Prompt — Through the line with "1: (232, 49, 3.45)" and starting from the first line, return the records below word for word, with pictures left out.

Dataset records —
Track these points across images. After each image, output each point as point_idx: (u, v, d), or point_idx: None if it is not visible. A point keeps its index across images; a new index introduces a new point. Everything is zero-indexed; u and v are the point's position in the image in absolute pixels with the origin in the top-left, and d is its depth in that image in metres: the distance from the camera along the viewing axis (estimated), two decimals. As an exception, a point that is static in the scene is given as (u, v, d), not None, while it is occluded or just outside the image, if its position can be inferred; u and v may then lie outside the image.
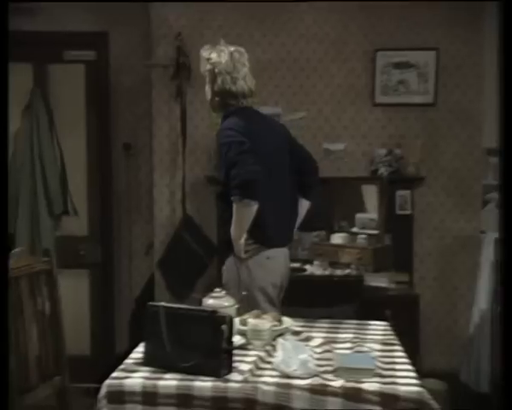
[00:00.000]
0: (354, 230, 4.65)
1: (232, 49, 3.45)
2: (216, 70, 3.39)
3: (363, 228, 4.58)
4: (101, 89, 5.41)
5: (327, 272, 4.29)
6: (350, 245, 4.43)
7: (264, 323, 2.58)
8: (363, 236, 4.45)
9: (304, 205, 3.50)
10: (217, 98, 3.41)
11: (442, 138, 4.89)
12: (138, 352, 2.47)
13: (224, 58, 3.40)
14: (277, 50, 4.97)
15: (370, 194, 4.71)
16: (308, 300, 3.83)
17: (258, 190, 3.05)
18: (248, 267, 3.19)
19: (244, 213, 3.08)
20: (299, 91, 4.99)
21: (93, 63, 5.41)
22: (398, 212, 4.80)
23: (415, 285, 4.81)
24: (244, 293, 3.03)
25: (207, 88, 3.48)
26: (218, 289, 2.98)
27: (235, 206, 3.08)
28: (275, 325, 2.62)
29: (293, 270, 4.43)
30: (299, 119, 4.99)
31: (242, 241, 3.17)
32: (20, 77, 5.35)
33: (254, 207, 3.06)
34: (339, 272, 4.28)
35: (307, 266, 4.47)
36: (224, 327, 2.20)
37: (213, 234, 5.03)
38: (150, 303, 2.37)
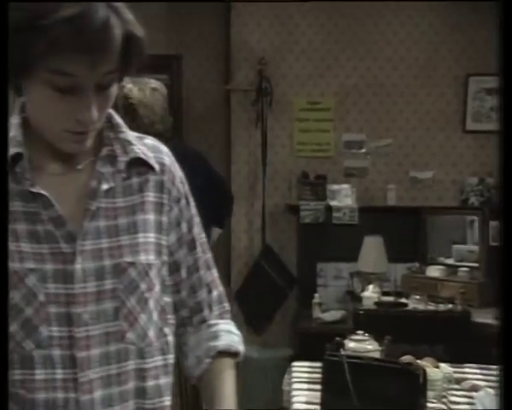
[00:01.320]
0: (449, 261, 4.46)
1: (154, 85, 3.19)
2: (134, 107, 3.06)
3: (461, 260, 4.39)
4: (173, 114, 5.23)
5: (431, 307, 4.08)
6: (452, 279, 4.24)
7: (437, 371, 2.38)
8: (465, 269, 4.26)
9: (216, 231, 3.63)
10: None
11: (537, 167, 4.71)
12: (301, 402, 2.28)
13: (145, 96, 3.10)
14: (362, 75, 4.81)
15: (464, 224, 4.53)
16: (412, 337, 3.64)
17: None
18: None
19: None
20: (385, 118, 4.82)
21: (166, 87, 5.24)
22: (492, 243, 4.61)
23: None
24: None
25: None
26: (360, 332, 2.79)
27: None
28: (447, 373, 2.42)
29: (392, 305, 4.25)
30: (385, 146, 4.82)
31: None
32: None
33: None
34: (442, 307, 4.08)
35: (403, 300, 4.26)
36: (420, 380, 2.01)
37: (293, 264, 4.85)
38: (329, 352, 2.18)
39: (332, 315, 4.35)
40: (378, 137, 4.82)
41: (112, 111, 1.24)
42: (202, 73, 5.13)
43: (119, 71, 1.13)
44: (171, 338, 1.28)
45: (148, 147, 1.27)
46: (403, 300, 4.27)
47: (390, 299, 4.27)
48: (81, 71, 1.07)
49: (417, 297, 4.18)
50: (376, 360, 2.14)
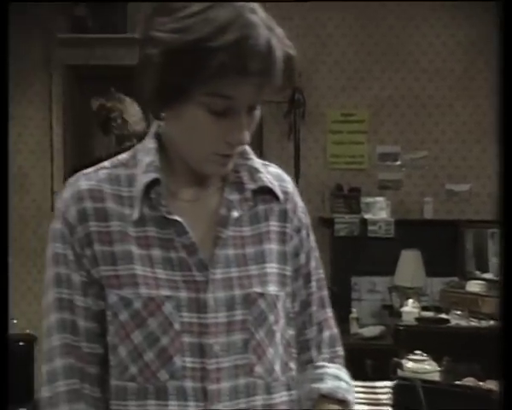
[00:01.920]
0: (487, 276, 4.37)
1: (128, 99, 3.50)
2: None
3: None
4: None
5: (474, 324, 4.00)
6: (493, 294, 4.15)
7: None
8: (507, 284, 4.17)
9: None
10: None
11: None
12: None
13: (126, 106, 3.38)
14: (397, 86, 4.75)
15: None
16: (453, 354, 3.55)
17: None
18: None
19: None
20: (420, 130, 4.75)
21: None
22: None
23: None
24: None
25: None
26: (418, 352, 2.73)
27: None
28: None
29: (433, 321, 4.17)
30: (420, 158, 4.75)
31: None
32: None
33: None
34: (484, 323, 4.00)
35: (443, 316, 4.19)
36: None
37: (326, 278, 4.75)
38: (400, 376, 2.10)
39: (370, 331, 4.27)
40: (413, 150, 4.75)
41: None
42: (233, 84, 5.07)
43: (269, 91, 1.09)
44: (295, 373, 1.23)
45: (272, 175, 1.24)
46: (443, 315, 4.20)
47: (431, 315, 4.19)
48: (242, 94, 1.05)
49: (458, 313, 4.10)
50: (451, 385, 2.06)
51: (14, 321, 4.59)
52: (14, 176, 4.61)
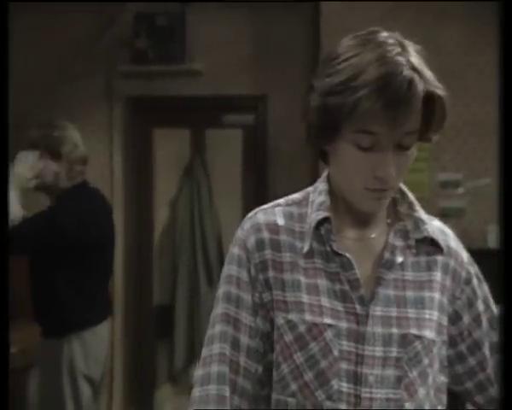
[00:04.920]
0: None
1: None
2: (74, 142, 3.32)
3: None
4: (258, 155, 5.17)
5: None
6: None
7: None
8: None
9: None
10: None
11: None
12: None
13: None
14: (460, 113, 4.64)
15: None
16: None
17: None
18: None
19: None
20: (484, 157, 4.63)
21: (251, 128, 5.19)
22: None
23: None
24: None
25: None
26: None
27: None
28: None
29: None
30: (484, 186, 4.62)
31: None
32: (177, 142, 5.18)
33: None
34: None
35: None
36: None
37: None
38: None
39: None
40: (476, 177, 4.63)
41: (406, 190, 1.36)
42: (287, 113, 5.05)
43: (419, 132, 1.22)
44: None
45: (435, 228, 1.34)
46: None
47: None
48: (384, 130, 1.16)
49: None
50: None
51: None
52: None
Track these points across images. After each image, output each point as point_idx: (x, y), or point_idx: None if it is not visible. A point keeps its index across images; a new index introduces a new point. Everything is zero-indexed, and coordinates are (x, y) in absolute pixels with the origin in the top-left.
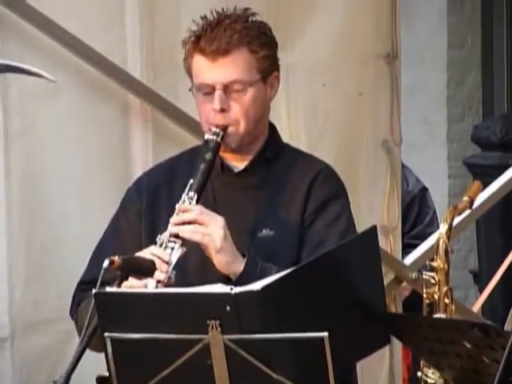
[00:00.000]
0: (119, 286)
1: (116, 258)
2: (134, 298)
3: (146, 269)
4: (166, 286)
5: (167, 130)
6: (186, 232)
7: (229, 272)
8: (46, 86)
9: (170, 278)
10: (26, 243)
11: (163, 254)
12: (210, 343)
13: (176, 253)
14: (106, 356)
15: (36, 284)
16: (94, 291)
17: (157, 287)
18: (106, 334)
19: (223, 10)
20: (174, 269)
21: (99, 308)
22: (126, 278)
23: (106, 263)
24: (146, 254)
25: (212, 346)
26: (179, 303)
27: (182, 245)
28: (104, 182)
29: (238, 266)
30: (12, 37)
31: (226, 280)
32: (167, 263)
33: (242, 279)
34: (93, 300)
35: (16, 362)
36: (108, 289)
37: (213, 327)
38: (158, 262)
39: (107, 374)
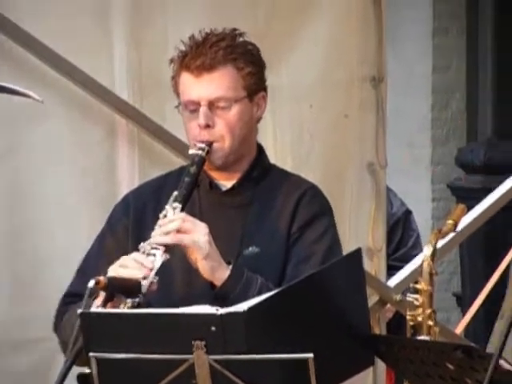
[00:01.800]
0: (104, 305)
1: (102, 278)
2: (119, 318)
3: (131, 289)
4: (149, 292)
5: (153, 151)
6: (177, 237)
7: (214, 278)
8: (34, 106)
9: (152, 283)
10: (11, 262)
11: (146, 260)
12: (194, 363)
13: (159, 259)
14: (91, 375)
15: (22, 303)
16: (79, 311)
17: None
18: (91, 354)
19: (211, 29)
20: (156, 275)
21: (84, 328)
22: (111, 298)
23: (91, 283)
24: (128, 259)
25: (197, 366)
26: (165, 323)
27: (165, 252)
28: (90, 202)
29: (224, 271)
30: (1, 58)
31: (211, 288)
32: (150, 269)
33: (228, 286)
34: (78, 320)
35: (2, 381)
36: (93, 309)
37: (198, 348)
38: (138, 267)
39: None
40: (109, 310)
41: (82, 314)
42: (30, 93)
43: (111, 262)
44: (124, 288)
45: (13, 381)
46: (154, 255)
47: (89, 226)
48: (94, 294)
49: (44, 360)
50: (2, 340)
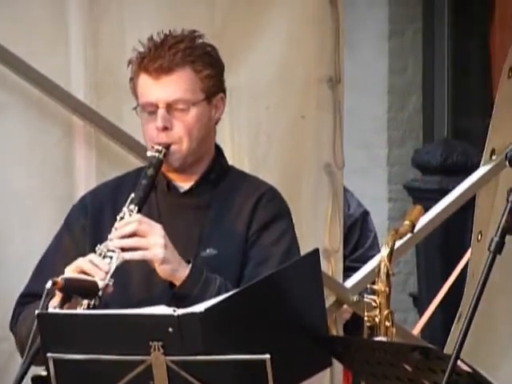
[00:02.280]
0: (61, 306)
1: (59, 279)
2: (76, 318)
3: (87, 290)
4: (105, 294)
5: (110, 152)
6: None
7: (175, 279)
8: None
9: (107, 285)
10: None
11: (101, 262)
12: (152, 364)
13: (115, 261)
14: (49, 376)
15: None
16: (36, 312)
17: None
18: (49, 355)
19: (170, 31)
20: (112, 277)
21: (42, 329)
22: (69, 299)
23: (48, 284)
24: (84, 261)
25: (154, 367)
26: (122, 324)
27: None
28: (47, 202)
29: (183, 271)
30: None
31: (170, 288)
32: (106, 272)
33: (187, 285)
34: (35, 321)
35: None
36: (51, 310)
37: (155, 349)
38: (95, 270)
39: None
40: (66, 310)
41: (39, 314)
42: None
43: (68, 263)
44: (80, 289)
45: None
46: (111, 257)
47: (46, 227)
48: (50, 295)
49: (1, 361)
50: None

Solution —
Track these points across images. After each image, output each point as point_idx: (u, v, d), or point_idx: None if it is not visible. A point keeps its index across images; a new index introduces a new point. Everything is zero-indexed; u and v are the point's position in the image in absolute pixels with the origin in the top-left, and d is its depth in that image in metres: the distance from the camera along the viewing axis (estimated), two decimals. As an exception, a point that is static in the scene is given as (u, v, d), not None, while it is occluded or just outside the image, if its position can be inferred; u and v may then lie outside the image.
[00:00.000]
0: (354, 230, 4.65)
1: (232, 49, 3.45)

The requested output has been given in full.